L'agent salua et sortit.
[A suivre ...]
Posté : sam. févr. 09, 2013 10:43 am
par Eckwan
- SECRET -
Dans les longs couloirs du palais présidentiel Jang Hee Wan marchait d'un pas pressé. Il tourna au coin du couloir et s'arrêta devant une porte gardée. Il s'annonça et l'un des deux gardes entra dans la pièce et en ressortit peu de temps après, faisant signe au commissaire-général de la police politique d'entrer.
La pièce était spacieuse et simple. Une longue table avec nombre de chaises étaient le seul ameublement. Au fond une fenêtre donnait sur l'allée principale qui menait au palais.
Le Président Shin Young Hye faisait face à la fenêtre, les mains croisés dans son dos. Assise à la table, Cha Hyun Young, la ministre de la défense du Yasue, observa l'arrivant.
Le Président se retourna et déclara :
- Bien, nous sommes au complet. Il présenta de la main une chaise, s'assied et s'adressa au commissaire-général. Je ne vous cache pas que la situation est plus que floue. Nous attendons de vous des explications et des précisions sur ce qui se déroule au sein de notre pays.

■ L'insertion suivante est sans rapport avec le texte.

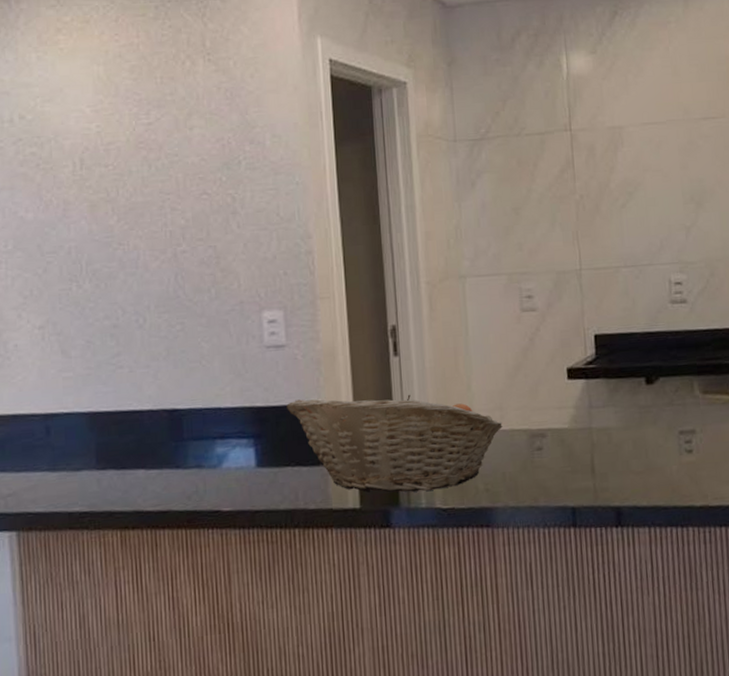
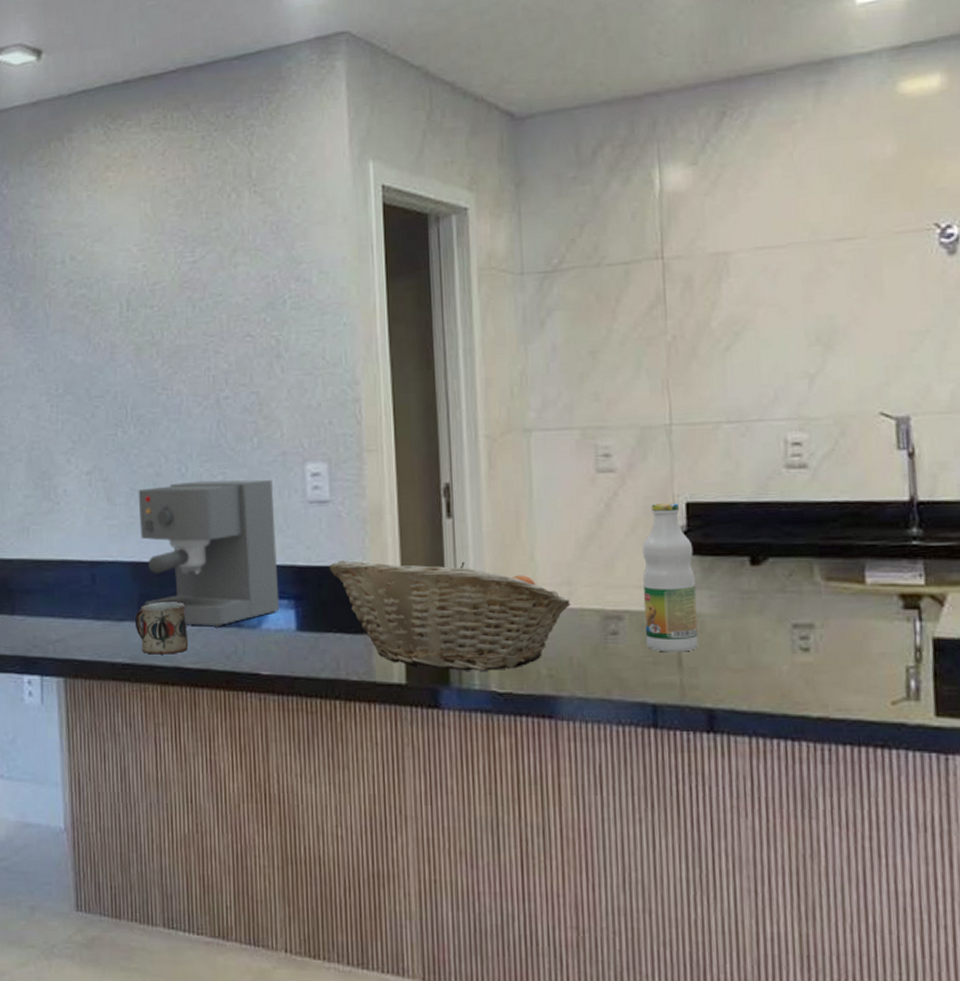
mug: none [93,448,149,501] -> present [135,601,189,655]
coffee maker: none [94,327,240,470] -> present [138,479,280,628]
bottle: none [560,335,607,462] -> present [642,503,699,652]

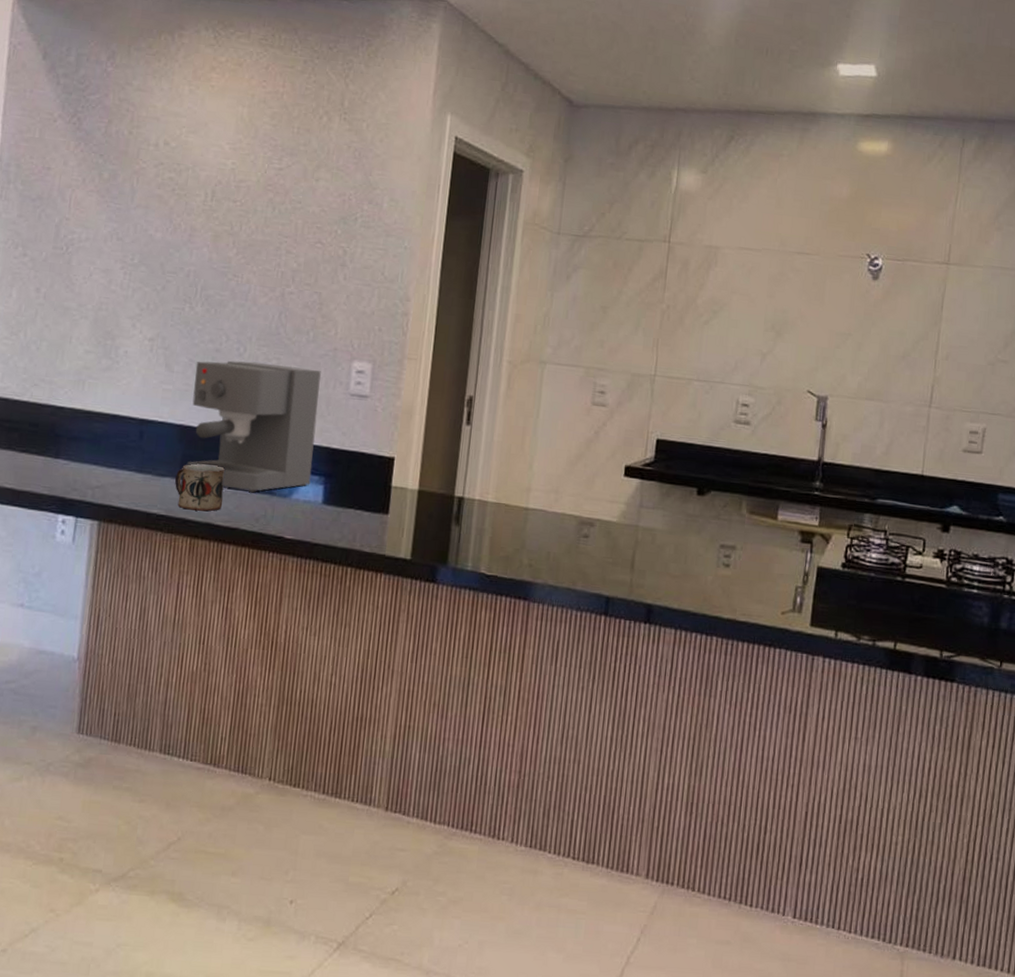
fruit basket: present [329,560,571,672] -> none [359,448,556,557]
bottle: present [642,503,699,652] -> none [609,436,657,557]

Jang Hee Wan prit place à la table, et raconta les évènements dans l'ordre. Quand il eut fini, la ministre de la défense déclara :
- En résumé : Le groupe MARKA, soupçonné de fomenter un complot révolutionnaire, a tenté l'assassinat du premier ministre. A l'issue d'une fusillade, nous avons pu saisir de nombreuses caisses d'armes ainsi que des documents faisant mention d'une livraison d'armes en provenance de Xengong. Le leader du groupe ainsi que nombre de ses hommes ont fui pour une destination inconnue, seule piste : Xengong.
Le Président Shin Young Hye resta silencieux, le poing fermé sous son nez, comme pour soutenir sa tête trop lourde. La ministre et le commissaire-général attendait qu'il prenne la parole, lorsqu'enfin, il l'a prit :
- Nous n'avons qu'une chose à faire. C'est de démanteler ce réseau, au plus vite.
- Camarade. Commença le commissaire-général. Ne devrions nous pas contacter l'Union ? Leur demander un appui militaire ? Au moins les prévenir ?
Ce fut la ministre de la défense qui répondit :
- L'Union a d'autres chats à fouetter. Vous n'êtes pas sans savoir que la situation au Viek Koing est tendue. Si l'U.R.C.M. venait à être en conflit avec la Rostovie, elle aura besoin de toute sa force militaire. Nous devons donc nous charger du groupe MARKA nous même et ce, sans aucune aide extérieure.
Le Président déclara :
- Je ne suis pas de cet avis. L'Union nous fournira certainement une aide, même si elle est indirecte.
[...]
Bien. Vous pouvez disposer. Conclut Shin Young Hye.
Le commissaire-général et la ministre de la défense sortirent de la salle.